> **Exercise requirements**
The records that follow are to be repeated exactly, with the pictures removed.
Start of Data provided
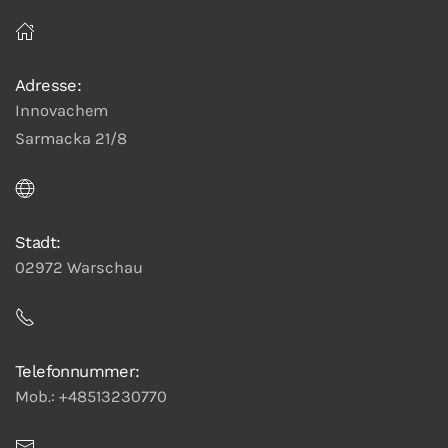
Adresse:
Innovachem
Sarmacka 21/8
Stadt:
02972 Warschau
Telefonnummer:
Mob.: +48513230770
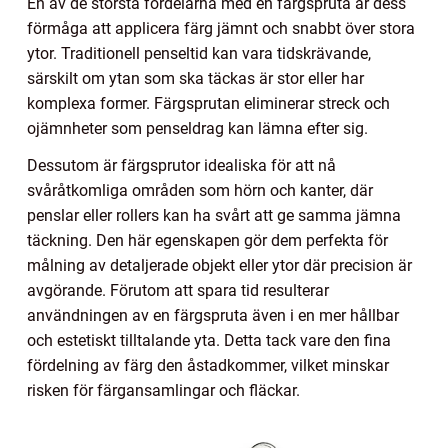
En av de största fördelarna med en färgspruta är dess
förmåga att applicera färg jämnt och snabbt över stora
ytor. Traditionell penseltid kan vara tidskrävande,
särskilt om ytan som ska täckas är stor eller har
komplexa former. Färgsprutan eliminerar streck och
ojämnheter som penseldrag kan lämna efter sig.
Dessutom är färgsprutor idealiska för att nå
svåråtkomliga områden som hörn och kanter, där
penslar eller rollers kan ha svårt att ge samma jämna
täckning. Den här egenskapen gör dem perfekta för
målning av detaljerade objekt eller ytor där precision är
avgörande. Förutom att spara tid resulterar
användningen av en färgspruta även i en mer hållbar
och estetiskt tilltalande yta. Detta tack vare den fina
fördelning av färg den åstadkommer, vilket minskar
risken för färgansamlingar och fläckar.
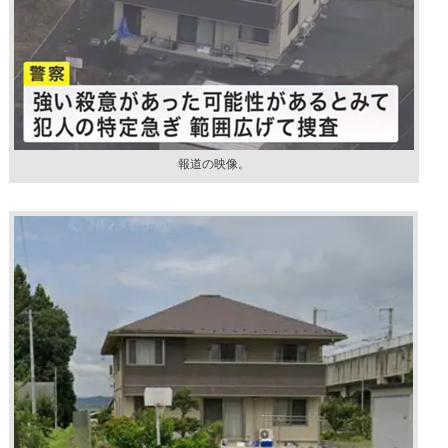
報道の映像。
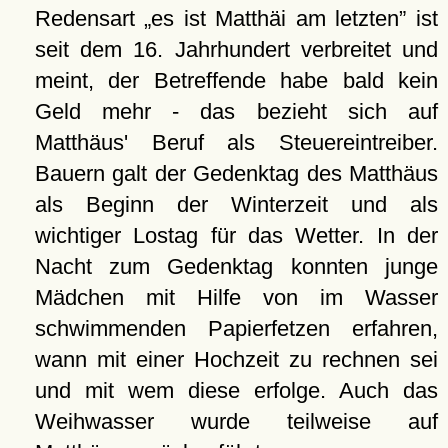
Redensart
es ist Matthäi am letzten
ist
seit dem 16. Jahrhundert verbreitet und
meint, der Betreffende habe bald kein
Geld mehr - das bezieht sich auf
Matthäus' Beruf als Steuereintreiber.
Bauern galt der Gedenktag des Matthäus
als Beginn der Winterzeit und als
wichtiger Lostag für das Wetter. In der
Nacht zum Gedenktag konnten junge
Mädchen mit Hilfe von im Wasser
schwimmenden Papierfetzen erfahren,
wann mit einer Hochzeit zu rechnen sei
und mit wem diese erfolge. Auch das
Weihwasser wurde teilweise auf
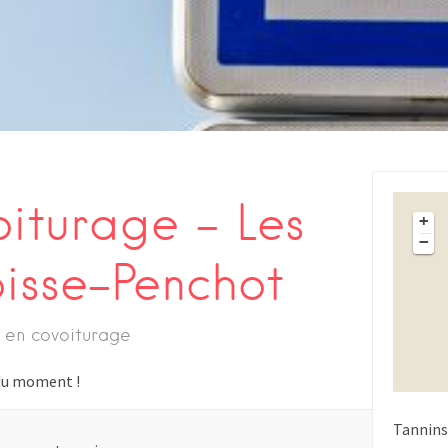
oiturage – Les
+
−
oisse-Penchot
 en covoiturage
s du moment !
Tannins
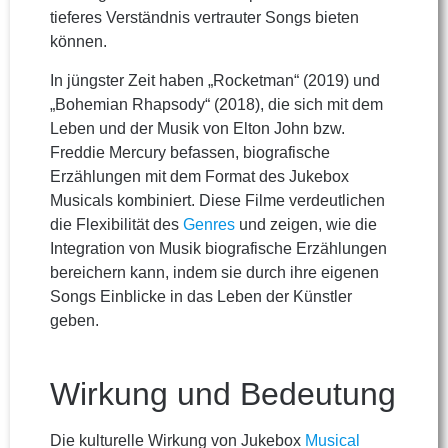
tieferes Verständnis vertrauter Songs bieten
können.
In jüngster Zeit haben „Rocketman“ (2019) und
„Bohemian Rhapsody“ (2018), die sich mit dem
Leben und der Musik von Elton John bzw.
Freddie Mercury befassen, biografische
Erzählungen mit dem Format des Jukebox
Musicals kombiniert. Diese Filme verdeutlichen
die Flexibilität des
Genres
und zeigen, wie die
Integration von Musik biografische Erzählungen
bereichern kann, indem sie durch ihre eigenen
Songs Einblicke in das Leben der Künstler
geben.
Wirkung und Bedeutung
Die kulturelle Wirkung von Jukebox
Musical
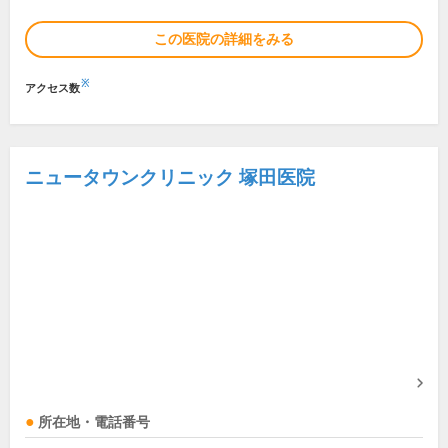
この医院の詳細をみる
※
アクセス数
ニュータウンクリニック 塚田医院
所在地・電話番号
End of Data provided
> **Reply**
Adresse:
Innovachem
Sarmacka 21/8
Stadt:
02972 Warschau
Telefonnummer:
Mob.: +48513230770
En av de största fördelarna med en färgspruta är dess
förmåga att applicera färg jämnt och snabbt över stora
ytor. Traditionell penseltid kan vara tidskrävande,
särskilt om ytan som ska täckas är stor eller har
komplexa former. Färgsprutan eliminerar streck och
ojämnheter som penseldrag kan lämna efter sig.
Dessutom är färgsprutor idealiska för att nå
svåråtkomliga områden som hörn och kanter, där
penslar eller rollers kan ha svårt att ge samma jämna
täckning. Den här egenskapen gör dem perfekta för
målning av detaljerade objekt eller ytor där precision är
avgörande. Förutom att spara tid resulterar
användningen av en färgspruta även i en mer hållbar
och estetiskt tilltalande yta. Detta tack vare den fina
fördelning av färg den åstadkommer, vilket minskar
risken för färgansamlingar och fläckar.
報道の映像。
Redensart
es ist Matthäi am letzten
ist
seit dem 16. Jahrhundert verbreitet und
meint, der Betreffende habe bald kein
Geld mehr - das bezieht sich auf
Matthäus' Beruf als Steuereintreiber.
Bauern galt der Gedenktag des Matthäus
als Beginn der Winterzeit und als
wichtiger Lostag für das Wetter. In der
Nacht zum Gedenktag konnten junge
Mädchen mit Hilfe von im Wasser
schwimmenden Papierfetzen erfahren,
wann mit einer Hochzeit zu rechnen sei
und mit wem diese erfolge. Auch das
Weihwasser wurde teilweise auf
oiturage – Les
+
−
oisse-Penchot
 en covoiturage
s du moment !
Tannins
tieferes Verständnis vertrauter Songs bieten
können.
In jüngster Zeit haben „Rocketman“ (2019) und
„Bohemian Rhapsody“ (2018), die sich mit dem
Leben und der Musik von Elton John bzw.
Freddie Mercury befassen, biografische
Erzählungen mit dem Format des Jukebox
Musicals kombiniert. Diese Filme verdeutlichen
die Flexibilität des
Genres
und zeigen, wie die
Integration von Musik biografische Erzählungen
bereichern kann, indem sie durch ihre eigenen
Songs Einblicke in das Leben der Künstler
geben.
Wirkung und Bedeutung
Die kulturelle Wirkung von Jukebox
Musical
この医院の詳細をみる
※
アクセス数
ニュータウンクリニック 塚田医院
所在地・電話番号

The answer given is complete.